The data below should be duplicated in full, unchanged.
= = = =
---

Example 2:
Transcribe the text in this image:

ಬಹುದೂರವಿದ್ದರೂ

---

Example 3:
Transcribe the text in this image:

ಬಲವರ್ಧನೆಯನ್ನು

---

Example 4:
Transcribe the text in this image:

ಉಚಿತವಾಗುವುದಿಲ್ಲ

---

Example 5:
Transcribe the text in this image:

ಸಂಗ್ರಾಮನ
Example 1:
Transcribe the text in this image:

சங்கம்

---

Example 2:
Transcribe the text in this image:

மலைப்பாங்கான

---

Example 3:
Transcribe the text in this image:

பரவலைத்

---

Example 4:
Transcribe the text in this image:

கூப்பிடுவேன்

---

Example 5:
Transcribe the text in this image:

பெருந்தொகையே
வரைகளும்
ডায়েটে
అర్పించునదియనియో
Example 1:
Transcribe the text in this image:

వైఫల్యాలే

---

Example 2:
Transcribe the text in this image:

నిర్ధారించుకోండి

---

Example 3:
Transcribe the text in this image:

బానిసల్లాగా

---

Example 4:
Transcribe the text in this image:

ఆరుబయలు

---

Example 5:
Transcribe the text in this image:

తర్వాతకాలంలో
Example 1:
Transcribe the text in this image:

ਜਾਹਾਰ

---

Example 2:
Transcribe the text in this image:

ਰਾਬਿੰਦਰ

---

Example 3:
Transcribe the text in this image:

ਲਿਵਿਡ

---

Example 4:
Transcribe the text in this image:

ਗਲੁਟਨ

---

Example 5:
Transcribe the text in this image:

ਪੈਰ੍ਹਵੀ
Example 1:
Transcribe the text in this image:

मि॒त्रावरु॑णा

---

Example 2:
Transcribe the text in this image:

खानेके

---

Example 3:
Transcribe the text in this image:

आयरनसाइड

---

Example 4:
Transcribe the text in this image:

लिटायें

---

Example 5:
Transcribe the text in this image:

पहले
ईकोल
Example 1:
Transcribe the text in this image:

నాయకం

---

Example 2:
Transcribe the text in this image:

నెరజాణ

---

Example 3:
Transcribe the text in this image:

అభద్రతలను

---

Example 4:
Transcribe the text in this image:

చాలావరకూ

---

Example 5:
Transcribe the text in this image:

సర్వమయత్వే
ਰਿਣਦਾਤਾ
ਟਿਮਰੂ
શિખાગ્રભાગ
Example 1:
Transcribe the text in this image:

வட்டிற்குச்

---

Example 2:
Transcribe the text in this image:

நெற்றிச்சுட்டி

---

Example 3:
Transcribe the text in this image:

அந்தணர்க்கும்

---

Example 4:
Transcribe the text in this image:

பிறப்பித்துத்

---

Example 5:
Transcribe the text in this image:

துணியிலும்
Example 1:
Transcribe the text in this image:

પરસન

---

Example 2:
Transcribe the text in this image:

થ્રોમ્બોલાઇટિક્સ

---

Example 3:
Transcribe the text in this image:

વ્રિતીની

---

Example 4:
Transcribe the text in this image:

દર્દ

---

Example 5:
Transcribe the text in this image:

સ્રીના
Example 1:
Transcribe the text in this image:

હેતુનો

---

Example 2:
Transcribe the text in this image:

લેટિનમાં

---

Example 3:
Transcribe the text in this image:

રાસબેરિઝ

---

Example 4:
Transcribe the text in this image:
= = = =
* EXERCISE ANSWER:
---

Example 2:
Transcribe the text in this image:

ಬಹುದೂರವಿದ್ದರೂ

---

Example 3:
Transcribe the text in this image:

ಬಲವರ್ಧನೆಯನ್ನು

---

Example 4:
Transcribe the text in this image:

ಉಚಿತವಾಗುವುದಿಲ್ಲ

---

Example 5:
Transcribe the text in this image:

ಸಂಗ್ರಾಮನ
Example 1:
Transcribe the text in this image:

சங்கம்

---

Example 2:
Transcribe the text in this image:

மலைப்பாங்கான

---

Example 3:
Transcribe the text in this image:

பரவலைத்

---

Example 4:
Transcribe the text in this image:

கூப்பிடுவேன்

---

Example 5:
Transcribe the text in this image:

பெருந்தொகையே
வரைகளும்
ডায়েটে
అర్పించునదియనియో
Example 1:
Transcribe the text in this image:

వైఫల్యాలే

---

Example 2:
Transcribe the text in this image:

నిర్ధారించుకోండి

---

Example 3:
Transcribe the text in this image:

బానిసల్లాగా

---

Example 4:
Transcribe the text in this image:

ఆరుబయలు

---

Example 5:
Transcribe the text in this image:

తర్వాతకాలంలో
Example 1:
Transcribe the text in this image:

ਜਾਹਾਰ

---

Example 2:
Transcribe the text in this image:

ਰਾਬਿੰਦਰ

---

Example 3:
Transcribe the text in this image:

ਲਿਵਿਡ

---

Example 4:
Transcribe the text in this image:

ਗਲੁਟਨ

---

Example 5:
Transcribe the text in this image:

ਪੈਰ੍ਹਵੀ
Example 1:
Transcribe the text in this image:

मि॒त्रावरु॑णा

---

Example 2:
Transcribe the text in this image:

खानेके

---

Example 3:
Transcribe the text in this image:

आयरनसाइड

---

Example 4:
Transcribe the text in this image:

लिटायें

---

Example 5:
Transcribe the text in this image:

पहले
ईकोल
Example 1:
Transcribe the text in this image:

నాయకం

---

Example 2:
Transcribe the text in this image:

నెరజాణ

---

Example 3:
Transcribe the text in this image:

అభద్రతలను

---

Example 4:
Transcribe the text in this image:

చాలావరకూ

---

Example 5:
Transcribe the text in this image:

సర్వమయత్వే
ਰਿਣਦਾਤਾ
ਟਿਮਰੂ
શિખાગ્રભાગ
Example 1:
Transcribe the text in this image:

வட்டிற்குச்

---

Example 2:
Transcribe the text in this image:

நெற்றிச்சுட்டி

---

Example 3:
Transcribe the text in this image:

அந்தணர்க்கும்

---

Example 4:
Transcribe the text in this image:

பிறப்பித்துத்

---

Example 5:
Transcribe the text in this image:

துணியிலும்
Example 1:
Transcribe the text in this image:

પરસન

---

Example 2:
Transcribe the text in this image:

થ્રોમ્બોલાઇટિક્સ

---

Example 3:
Transcribe the text in this image:

વ્રિતીની

---

Example 4:
Transcribe the text in this image:

દર્દ

---

Example 5:
Transcribe the text in this image:

સ્રીના
Example 1:
Transcribe the text in this image:

હેતુનો

---

Example 2:
Transcribe the text in this image:

લેટિનમાં

---

Example 3:
Transcribe the text in this image:

રાસબેરિઝ

---

Example 4:
Transcribe the text in this image:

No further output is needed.